When I need flour, the wheat is tipped into the little grain mill, ear protection donned (the mill is rather noisy since my sister took it apart to show a class of primary school children how it worked), the electric motor turned on and …
… the wheat is transformed into flour. The original wheat is on the left and the milled flour in the middle. Most of the time I use the flour as it comes from the mill, but sometimes (as in the right of the photo) I sieve out the bran so that I have a slightly whiter and lighter flour.
The first batch of bread baked with the new season’s wheat is always a bit of an experiment. The quality of wheat varies from year to year and there’s always a chance that the wheat will produce a brick instead of a loaf. Most years I can use 100% home grown flour, though the loaves can be a bit dense with a slightly crumbly texture and somehow just a little worthy and righteous, so after a couple of weeks of chewing our way through these loaves, I relent and mix in commercial strong white flour to lighten the loaves a little and make them easier to slice.

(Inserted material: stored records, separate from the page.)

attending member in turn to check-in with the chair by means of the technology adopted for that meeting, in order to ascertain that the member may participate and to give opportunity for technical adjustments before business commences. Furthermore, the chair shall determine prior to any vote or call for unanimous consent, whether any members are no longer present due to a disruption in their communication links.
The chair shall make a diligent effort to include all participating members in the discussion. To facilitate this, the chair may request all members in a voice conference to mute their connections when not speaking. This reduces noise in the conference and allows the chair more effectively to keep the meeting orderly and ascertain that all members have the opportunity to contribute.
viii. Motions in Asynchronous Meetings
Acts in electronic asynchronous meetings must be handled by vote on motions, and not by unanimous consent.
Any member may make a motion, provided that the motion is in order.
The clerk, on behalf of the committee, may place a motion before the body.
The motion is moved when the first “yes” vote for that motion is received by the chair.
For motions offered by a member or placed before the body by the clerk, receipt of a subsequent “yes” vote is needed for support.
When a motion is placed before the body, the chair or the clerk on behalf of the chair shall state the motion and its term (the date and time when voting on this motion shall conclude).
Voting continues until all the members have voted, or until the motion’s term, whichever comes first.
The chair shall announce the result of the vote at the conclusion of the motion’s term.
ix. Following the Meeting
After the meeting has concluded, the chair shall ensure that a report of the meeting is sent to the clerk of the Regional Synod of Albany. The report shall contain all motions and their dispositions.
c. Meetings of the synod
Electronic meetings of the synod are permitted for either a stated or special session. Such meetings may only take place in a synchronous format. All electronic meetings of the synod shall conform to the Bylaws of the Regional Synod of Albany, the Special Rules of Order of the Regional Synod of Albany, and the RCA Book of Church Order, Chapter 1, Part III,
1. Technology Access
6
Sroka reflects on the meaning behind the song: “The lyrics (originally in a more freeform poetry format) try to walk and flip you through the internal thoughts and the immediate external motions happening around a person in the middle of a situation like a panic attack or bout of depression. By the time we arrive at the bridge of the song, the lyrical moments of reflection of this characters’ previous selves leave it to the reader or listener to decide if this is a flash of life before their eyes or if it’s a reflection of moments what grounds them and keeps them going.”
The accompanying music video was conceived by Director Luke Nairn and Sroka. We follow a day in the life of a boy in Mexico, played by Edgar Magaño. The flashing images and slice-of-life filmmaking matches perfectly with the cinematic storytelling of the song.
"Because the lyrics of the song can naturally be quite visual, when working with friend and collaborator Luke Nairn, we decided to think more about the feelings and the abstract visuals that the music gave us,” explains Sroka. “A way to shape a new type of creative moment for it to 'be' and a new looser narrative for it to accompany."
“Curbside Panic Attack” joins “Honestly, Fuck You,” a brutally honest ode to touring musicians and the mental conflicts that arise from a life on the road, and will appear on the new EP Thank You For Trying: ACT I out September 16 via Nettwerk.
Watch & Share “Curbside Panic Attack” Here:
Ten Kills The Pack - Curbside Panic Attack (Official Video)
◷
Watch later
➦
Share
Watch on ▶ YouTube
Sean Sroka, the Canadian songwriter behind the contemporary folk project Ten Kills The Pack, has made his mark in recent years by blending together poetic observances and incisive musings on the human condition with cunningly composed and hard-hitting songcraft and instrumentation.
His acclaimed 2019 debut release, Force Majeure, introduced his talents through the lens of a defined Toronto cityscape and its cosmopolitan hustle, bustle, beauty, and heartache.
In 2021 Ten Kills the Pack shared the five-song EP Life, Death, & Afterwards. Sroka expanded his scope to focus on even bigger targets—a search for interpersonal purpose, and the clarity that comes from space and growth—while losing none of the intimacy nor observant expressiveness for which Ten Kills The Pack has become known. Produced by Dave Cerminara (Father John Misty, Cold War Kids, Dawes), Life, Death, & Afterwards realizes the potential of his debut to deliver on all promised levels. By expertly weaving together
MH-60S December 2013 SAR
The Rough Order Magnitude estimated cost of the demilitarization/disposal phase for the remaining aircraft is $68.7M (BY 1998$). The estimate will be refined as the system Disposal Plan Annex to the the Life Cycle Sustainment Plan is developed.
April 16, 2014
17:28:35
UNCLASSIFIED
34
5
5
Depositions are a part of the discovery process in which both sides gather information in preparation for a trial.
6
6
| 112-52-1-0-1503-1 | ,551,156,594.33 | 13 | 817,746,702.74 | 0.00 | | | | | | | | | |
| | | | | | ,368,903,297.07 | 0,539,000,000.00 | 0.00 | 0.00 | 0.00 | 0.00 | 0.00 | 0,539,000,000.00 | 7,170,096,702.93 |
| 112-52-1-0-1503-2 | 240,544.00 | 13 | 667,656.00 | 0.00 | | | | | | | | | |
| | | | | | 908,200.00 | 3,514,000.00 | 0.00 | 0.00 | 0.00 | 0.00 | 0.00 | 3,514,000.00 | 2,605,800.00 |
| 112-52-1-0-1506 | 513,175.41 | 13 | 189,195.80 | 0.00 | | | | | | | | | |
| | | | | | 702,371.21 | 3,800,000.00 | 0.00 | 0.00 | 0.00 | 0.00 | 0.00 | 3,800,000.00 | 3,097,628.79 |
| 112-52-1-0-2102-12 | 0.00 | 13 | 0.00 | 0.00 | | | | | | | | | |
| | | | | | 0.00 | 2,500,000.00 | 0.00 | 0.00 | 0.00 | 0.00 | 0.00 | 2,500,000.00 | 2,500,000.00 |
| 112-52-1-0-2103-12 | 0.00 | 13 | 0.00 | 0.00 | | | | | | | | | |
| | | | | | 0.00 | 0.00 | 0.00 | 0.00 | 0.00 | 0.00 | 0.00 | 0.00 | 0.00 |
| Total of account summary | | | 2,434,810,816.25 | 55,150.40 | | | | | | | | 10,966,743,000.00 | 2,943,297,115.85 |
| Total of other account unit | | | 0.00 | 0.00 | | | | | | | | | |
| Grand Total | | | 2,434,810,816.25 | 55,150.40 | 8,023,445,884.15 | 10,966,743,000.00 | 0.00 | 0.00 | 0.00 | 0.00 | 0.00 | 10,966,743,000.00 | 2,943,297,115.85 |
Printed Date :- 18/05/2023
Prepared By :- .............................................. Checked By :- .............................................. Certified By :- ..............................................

As you may have guessed, the loaf on the left is made with 100% home grown, home milled flour and the loaf on the right – yes, the slightly more risen, less brick-like loaf – was made with just under 40% commercial strong white flour. But they both smell and taste of harvest and sunshine. What could be better than a slice of this, spread with a
little generous helping of butter?*
* My family would say white bread and butter.